- _Requirement_: Can you reproduce every line of the listing below verbatim, without changing any character?
►
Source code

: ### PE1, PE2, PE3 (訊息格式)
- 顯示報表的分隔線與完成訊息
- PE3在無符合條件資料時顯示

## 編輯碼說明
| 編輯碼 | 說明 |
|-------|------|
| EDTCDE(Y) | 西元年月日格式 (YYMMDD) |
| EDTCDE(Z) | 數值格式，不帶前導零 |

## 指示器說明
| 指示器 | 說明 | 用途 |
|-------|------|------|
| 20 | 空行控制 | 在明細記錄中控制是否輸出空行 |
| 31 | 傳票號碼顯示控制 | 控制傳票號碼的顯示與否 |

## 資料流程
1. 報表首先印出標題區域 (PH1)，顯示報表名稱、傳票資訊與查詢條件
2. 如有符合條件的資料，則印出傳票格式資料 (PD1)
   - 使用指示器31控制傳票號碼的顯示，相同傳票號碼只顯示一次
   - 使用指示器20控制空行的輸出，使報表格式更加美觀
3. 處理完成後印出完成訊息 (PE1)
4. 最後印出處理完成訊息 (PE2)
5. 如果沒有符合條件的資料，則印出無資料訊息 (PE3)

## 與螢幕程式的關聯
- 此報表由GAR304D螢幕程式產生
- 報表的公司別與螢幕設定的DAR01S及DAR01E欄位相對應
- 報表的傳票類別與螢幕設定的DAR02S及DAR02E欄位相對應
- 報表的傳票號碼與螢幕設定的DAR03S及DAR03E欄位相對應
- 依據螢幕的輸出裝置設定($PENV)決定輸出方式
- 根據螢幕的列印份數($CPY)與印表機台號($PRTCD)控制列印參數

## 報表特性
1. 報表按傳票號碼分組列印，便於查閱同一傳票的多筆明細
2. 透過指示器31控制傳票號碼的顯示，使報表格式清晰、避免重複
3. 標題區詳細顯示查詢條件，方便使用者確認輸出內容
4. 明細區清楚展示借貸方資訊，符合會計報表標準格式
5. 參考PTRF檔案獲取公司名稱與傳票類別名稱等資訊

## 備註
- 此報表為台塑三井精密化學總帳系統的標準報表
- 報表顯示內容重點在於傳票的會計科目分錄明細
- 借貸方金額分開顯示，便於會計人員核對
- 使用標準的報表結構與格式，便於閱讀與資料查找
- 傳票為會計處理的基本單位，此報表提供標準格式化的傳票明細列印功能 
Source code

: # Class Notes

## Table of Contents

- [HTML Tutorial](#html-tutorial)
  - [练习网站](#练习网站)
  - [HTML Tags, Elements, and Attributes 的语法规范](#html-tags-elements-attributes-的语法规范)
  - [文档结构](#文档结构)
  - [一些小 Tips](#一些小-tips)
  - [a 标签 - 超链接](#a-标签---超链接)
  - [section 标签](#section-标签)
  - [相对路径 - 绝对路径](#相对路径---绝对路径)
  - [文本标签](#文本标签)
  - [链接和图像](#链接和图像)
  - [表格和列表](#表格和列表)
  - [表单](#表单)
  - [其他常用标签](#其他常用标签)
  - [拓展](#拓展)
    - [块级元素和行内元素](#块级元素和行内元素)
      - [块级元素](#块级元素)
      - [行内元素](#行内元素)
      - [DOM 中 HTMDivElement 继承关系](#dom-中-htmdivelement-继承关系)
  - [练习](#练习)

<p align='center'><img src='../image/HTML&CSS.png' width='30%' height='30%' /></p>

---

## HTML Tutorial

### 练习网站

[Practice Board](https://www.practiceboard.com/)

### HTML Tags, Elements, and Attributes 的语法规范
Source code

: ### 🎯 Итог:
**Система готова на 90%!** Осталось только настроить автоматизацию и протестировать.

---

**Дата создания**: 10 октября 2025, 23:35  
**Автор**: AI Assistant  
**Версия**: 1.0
◄
- _Response for this exercise_:
Source code

: ### PE1, PE2, PE3 (訊息格式)
- 顯示報表的分隔線與完成訊息
- PE3在無符合條件資料時顯示

## 編輯碼說明
| 編輯碼 | 說明 |
|-------|------|
| EDTCDE(Y) | 西元年月日格式 (YYMMDD) |
| EDTCDE(Z) | 數值格式，不帶前導零 |

## 指示器說明
| 指示器 | 說明 | 用途 |
|-------|------|------|
| 20 | 空行控制 | 在明細記錄中控制是否輸出空行 |
| 31 | 傳票號碼顯示控制 | 控制傳票號碼的顯示與否 |

## 資料流程
1. 報表首先印出標題區域 (PH1)，顯示報表名稱、傳票資訊與查詢條件
2. 如有符合條件的資料，則印出傳票格式資料 (PD1)
   - 使用指示器31控制傳票號碼的顯示，相同傳票號碼只顯示一次
   - 使用指示器20控制空行的輸出，使報表格式更加美觀
3. 處理完成後印出完成訊息 (PE1)
4. 最後印出處理完成訊息 (PE2)
5. 如果沒有符合條件的資料，則印出無資料訊息 (PE3)

## 與螢幕程式的關聯
- 此報表由GAR304D螢幕程式產生
- 報表的公司別與螢幕設定的DAR01S及DAR01E欄位相對應
- 報表的傳票類別與螢幕設定的DAR02S及DAR02E欄位相對應
- 報表的傳票號碼與螢幕設定的DAR03S及DAR03E欄位相對應
- 依據螢幕的輸出裝置設定($PENV)決定輸出方式
- 根據螢幕的列印份數($CPY)與印表機台號($PRTCD)控制列印參數

## 報表特性
1. 報表按傳票號碼分組列印，便於查閱同一傳票的多筆明細
2. 透過指示器31控制傳票號碼的顯示，使報表格式清晰、避免重複
3. 標題區詳細顯示查詢條件，方便使用者確認輸出內容
4. 明細區清楚展示借貸方資訊，符合會計報表標準格式
5. 參考PTRF檔案獲取公司名稱與傳票類別名稱等資訊

## 備註
- 此報表為台塑三井精密化學總帳系統的標準報表
- 報表顯示內容重點在於傳票的會計科目分錄明細
- 借貸方金額分開顯示，便於會計人員核對
- 使用標準的報表結構與格式，便於閱讀與資料查找
- 傳票為會計處理的基本單位，此報表提供標準格式化的傳票明細列印功能 
Source code

: # Class Notes

## Table of Contents

- [HTML Tutorial](#html-tutorial)
  - [练习网站](#练习网站)
  - [HTML Tags, Elements, and Attributes 的语法规范](#html-tags-elements-attributes-的语法规范)
  - [文档结构](#文档结构)
  - [一些小 Tips](#一些小-tips)
  - [a 标签 - 超链接](#a-标签---超链接)
  - [section 标签](#section-标签)
  - [相对路径 - 绝对路径](#相对路径---绝对路径)
  - [文本标签](#文本标签)
  - [链接和图像](#链接和图像)
  - [表格和列表](#表格和列表)
  - [表单](#表单)
  - [其他常用标签](#其他常用标签)
  - [拓展](#拓展)
    - [块级元素和行内元素](#块级元素和行内元素)
      - [块级元素](#块级元素)
      - [行内元素](#行内元素)
      - [DOM 中 HTMDivElement 继承关系](#dom-中-htmdivelement-继承关系)
  - [练习](#练习)

<p align='center'><img src='../image/HTML&CSS.png' width='30%' height='30%' /></p>

---

## HTML Tutorial

### 练习网站

[Practice Board](https://www.practiceboard.com/)

### HTML Tags, Elements, and Attributes 的语法规范
Source code

: ### 🎯 Итог:
**Система готова на 90%!** Осталось только настроить автоматизацию и протестировать.

---

**Дата создания**: 10 октября 2025, 23:35  
**Автор**: AI Assistant  
**Версия**: 1.0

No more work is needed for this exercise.